Start of Block

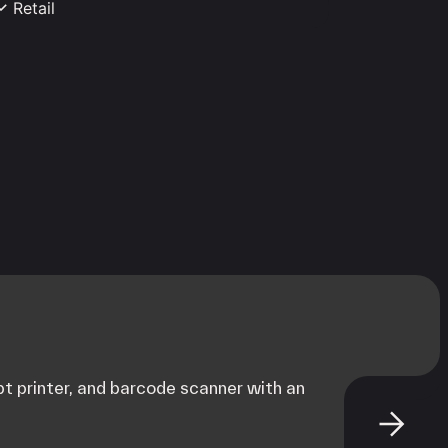
Retail
pparel Store
Boutique
onvenience Store
Flower Shop
urniture
Gift & Novelty
rocery Store
Liquor Store
ovie Theater
Pet Store
hoe Store
t printer, and barcode scanner with an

End of Block

→ **Instruction**
Once the pictures are set aside, reproduce the records in full and exactly.

→ **Result below**
Retail
pparel Store
Boutique
onvenience Store
Flower Shop
urniture
Gift & Novelty
rocery Store
Liquor Store
ovie Theater
Pet Store
hoe Store
t printer, and barcode scanner with an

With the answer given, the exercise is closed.